Enlist Any Two Inhibitors of Nucleotide Synthesis With Their Mechanism of Action, Enzyme Inhibited, and Their Use in Medicine
Nucleotide synthesis inhibitors are crucial in medicine, particularly in cancer therapy, autoimmune diseases, and transplant medicine. Here are two well-known inhibitors:
1. Methotrexate
- Mechanism of Action: Methotrexate is a folate analog that inhibits dihydrofolate reductase (DHFR), an enzyme required to regenerate tetrahydrofolate (THF), a coenzyme essential for purine and thymidylate synthesis.

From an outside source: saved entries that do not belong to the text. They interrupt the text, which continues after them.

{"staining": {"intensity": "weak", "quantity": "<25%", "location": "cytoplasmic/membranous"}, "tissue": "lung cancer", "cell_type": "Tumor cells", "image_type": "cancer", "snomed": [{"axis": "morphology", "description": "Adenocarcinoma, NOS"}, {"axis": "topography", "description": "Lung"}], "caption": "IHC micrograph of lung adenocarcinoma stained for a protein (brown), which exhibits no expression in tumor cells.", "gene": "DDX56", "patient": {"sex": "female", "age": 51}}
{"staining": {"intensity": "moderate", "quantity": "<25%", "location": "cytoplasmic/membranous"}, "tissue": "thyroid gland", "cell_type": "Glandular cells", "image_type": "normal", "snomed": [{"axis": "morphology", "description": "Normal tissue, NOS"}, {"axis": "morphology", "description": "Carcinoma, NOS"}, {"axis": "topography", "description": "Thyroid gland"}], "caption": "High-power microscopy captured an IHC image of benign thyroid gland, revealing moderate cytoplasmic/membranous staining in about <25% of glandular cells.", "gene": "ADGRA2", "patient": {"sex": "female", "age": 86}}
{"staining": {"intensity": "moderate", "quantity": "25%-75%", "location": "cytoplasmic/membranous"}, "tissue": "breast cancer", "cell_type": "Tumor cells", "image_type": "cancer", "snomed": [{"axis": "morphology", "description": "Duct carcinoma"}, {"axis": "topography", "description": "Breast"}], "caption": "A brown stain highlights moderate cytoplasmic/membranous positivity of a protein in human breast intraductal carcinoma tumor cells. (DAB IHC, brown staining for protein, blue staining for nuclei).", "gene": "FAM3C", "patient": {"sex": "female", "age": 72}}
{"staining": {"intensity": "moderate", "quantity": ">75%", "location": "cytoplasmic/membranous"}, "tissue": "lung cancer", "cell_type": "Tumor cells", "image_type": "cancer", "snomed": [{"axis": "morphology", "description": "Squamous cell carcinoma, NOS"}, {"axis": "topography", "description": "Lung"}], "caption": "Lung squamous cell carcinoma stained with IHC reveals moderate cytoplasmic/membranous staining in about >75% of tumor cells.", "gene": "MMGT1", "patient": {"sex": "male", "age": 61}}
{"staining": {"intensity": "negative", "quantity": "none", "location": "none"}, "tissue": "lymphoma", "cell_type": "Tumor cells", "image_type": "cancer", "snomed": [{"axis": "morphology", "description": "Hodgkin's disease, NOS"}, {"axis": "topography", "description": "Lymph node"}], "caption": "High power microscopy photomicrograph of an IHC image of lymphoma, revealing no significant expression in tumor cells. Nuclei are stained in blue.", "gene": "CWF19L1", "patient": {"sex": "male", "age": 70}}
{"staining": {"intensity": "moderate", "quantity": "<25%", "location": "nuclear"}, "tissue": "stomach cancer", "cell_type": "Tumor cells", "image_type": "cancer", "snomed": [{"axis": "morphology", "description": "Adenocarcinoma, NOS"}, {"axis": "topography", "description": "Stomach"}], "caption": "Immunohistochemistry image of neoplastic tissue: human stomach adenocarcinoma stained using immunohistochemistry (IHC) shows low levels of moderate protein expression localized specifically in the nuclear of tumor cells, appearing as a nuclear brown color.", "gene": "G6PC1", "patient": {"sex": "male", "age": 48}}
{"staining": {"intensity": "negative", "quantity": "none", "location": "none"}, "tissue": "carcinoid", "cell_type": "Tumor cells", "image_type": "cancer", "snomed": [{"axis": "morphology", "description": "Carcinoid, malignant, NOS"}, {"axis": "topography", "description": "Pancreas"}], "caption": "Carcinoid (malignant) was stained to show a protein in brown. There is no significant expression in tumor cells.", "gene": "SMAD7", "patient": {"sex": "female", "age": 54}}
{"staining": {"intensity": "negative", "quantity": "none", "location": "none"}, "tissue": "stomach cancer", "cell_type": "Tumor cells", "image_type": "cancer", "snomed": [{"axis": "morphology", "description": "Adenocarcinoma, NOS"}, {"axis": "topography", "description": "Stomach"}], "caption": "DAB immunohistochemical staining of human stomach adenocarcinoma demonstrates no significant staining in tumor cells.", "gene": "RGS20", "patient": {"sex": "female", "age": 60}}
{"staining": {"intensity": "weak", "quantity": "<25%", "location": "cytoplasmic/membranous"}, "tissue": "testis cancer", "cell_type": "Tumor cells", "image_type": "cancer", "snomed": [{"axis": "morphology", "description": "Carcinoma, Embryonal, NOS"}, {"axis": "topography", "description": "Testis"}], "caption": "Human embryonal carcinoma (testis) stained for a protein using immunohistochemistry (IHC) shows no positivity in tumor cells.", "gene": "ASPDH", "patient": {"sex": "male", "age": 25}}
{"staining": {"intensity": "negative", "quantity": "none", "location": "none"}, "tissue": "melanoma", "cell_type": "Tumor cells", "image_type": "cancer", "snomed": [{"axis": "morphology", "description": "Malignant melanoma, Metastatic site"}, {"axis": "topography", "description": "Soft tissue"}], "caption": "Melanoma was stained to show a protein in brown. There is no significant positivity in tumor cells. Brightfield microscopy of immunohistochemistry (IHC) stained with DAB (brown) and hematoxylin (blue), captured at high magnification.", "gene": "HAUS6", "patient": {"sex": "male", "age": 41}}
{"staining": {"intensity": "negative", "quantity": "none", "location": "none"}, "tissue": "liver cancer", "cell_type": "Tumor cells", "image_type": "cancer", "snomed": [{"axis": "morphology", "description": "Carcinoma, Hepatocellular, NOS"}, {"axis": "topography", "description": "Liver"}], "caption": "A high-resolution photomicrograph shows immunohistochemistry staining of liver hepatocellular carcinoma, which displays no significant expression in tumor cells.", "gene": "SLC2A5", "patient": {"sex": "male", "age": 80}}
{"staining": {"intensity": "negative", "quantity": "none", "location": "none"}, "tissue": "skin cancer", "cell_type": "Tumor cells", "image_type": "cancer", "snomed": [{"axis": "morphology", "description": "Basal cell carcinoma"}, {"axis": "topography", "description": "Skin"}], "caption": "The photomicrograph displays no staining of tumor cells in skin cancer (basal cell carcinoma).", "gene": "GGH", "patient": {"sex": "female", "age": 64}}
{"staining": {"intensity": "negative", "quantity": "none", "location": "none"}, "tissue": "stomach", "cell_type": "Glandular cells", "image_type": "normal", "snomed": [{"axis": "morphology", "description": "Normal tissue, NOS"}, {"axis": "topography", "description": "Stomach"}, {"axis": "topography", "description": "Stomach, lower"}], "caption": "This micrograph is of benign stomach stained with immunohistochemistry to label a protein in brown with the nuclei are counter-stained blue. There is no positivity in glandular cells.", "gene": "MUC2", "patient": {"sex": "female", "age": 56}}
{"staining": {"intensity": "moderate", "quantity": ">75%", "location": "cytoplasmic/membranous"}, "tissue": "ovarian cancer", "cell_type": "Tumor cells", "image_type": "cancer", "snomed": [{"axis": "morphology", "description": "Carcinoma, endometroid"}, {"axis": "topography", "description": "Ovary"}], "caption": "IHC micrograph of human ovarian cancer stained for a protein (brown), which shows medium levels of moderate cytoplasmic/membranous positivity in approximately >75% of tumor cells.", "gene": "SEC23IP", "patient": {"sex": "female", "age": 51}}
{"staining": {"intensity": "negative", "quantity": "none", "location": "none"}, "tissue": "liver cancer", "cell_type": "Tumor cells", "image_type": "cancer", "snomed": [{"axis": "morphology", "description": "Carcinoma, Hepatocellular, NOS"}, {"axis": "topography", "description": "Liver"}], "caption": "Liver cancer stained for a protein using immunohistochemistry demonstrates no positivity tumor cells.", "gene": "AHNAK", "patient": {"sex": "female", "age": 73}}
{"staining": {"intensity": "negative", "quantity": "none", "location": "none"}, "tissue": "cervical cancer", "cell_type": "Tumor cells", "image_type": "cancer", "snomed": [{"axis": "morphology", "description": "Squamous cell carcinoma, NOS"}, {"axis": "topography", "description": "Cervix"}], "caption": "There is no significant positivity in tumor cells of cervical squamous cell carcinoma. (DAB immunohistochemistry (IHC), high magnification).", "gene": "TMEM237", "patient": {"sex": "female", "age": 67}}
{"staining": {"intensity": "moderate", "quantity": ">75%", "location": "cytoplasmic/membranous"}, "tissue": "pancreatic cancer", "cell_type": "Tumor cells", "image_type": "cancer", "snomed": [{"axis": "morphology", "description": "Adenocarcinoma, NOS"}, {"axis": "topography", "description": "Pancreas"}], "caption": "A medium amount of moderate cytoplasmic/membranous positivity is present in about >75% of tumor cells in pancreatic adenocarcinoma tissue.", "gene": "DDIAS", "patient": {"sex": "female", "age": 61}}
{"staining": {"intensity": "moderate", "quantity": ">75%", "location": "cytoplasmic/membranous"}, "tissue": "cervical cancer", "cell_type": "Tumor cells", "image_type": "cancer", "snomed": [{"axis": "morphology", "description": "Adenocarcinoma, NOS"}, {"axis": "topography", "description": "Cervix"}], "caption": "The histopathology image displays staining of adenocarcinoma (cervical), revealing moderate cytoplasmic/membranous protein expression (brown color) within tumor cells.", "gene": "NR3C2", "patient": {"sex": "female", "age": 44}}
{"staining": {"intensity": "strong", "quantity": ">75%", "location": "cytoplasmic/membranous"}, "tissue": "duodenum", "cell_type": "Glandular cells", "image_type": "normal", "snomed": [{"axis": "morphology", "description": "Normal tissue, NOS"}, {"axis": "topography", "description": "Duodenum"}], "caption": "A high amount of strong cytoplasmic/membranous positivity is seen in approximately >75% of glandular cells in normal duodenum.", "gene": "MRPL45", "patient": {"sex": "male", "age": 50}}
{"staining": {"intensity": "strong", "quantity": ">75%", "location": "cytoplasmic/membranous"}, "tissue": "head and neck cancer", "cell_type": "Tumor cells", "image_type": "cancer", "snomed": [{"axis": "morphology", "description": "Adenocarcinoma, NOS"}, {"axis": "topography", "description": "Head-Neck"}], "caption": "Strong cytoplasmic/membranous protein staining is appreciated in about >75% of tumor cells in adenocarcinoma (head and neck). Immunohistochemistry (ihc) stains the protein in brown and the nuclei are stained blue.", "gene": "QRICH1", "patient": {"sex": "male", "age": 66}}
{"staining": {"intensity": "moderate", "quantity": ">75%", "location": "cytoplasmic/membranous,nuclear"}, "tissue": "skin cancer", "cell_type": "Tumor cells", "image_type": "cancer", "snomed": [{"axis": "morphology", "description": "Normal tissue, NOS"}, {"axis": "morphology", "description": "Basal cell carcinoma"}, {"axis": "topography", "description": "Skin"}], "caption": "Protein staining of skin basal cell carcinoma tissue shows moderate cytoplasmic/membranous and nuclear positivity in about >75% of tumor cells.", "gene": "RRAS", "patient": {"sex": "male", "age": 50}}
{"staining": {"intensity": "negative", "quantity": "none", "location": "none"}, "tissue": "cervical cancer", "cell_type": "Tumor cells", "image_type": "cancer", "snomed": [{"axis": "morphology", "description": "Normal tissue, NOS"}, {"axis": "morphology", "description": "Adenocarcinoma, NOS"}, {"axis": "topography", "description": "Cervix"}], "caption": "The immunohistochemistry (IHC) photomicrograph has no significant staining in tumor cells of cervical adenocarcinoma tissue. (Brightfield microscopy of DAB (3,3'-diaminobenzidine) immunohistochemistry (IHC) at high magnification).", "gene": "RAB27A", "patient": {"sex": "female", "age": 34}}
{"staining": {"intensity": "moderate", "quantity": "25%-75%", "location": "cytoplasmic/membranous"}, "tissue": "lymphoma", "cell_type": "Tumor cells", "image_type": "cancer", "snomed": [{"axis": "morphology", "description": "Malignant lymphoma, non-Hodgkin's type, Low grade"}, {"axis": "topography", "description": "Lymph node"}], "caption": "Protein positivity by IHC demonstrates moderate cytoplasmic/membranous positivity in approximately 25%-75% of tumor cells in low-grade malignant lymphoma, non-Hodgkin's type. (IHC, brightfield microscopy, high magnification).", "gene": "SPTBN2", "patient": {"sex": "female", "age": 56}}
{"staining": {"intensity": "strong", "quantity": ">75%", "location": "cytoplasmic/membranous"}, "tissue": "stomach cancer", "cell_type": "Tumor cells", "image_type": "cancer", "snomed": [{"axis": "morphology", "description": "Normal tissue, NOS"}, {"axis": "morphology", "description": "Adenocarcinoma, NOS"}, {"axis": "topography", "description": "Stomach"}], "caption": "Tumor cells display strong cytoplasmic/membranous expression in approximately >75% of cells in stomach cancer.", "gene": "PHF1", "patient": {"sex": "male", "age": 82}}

- Enzyme Inhibited: Dihydrofolate reductase (DHFR)
- Medical Use:
- Used in treatment of cancers such as leukemia, breast cancer, and osteosarcoma
- Also used as an immunosuppressant in rheumatoid arthritis and psoriasis
2. 5-Fluorouracil (5-FU)
- Mechanism of Action: 5-FU is converted into 5-fluoro-deoxyuridine monophosphate (FdUMP), which inhibits thymidylate synthase, blocking the synthesis of dTMP from dUMP. This leads to a depletion of thymidine nucleotides necessary for DNA replication.
- Enzyme Inhibited: Thymidylate synthase
- Medical Use:
- Used to treat various cancers including colorectal, breast, and gastric cancer
These inhibitors selectively target rapidly dividing cells by blocking DNA synthesis, making them effective anticancer agents, though they also affect normal proliferating cells.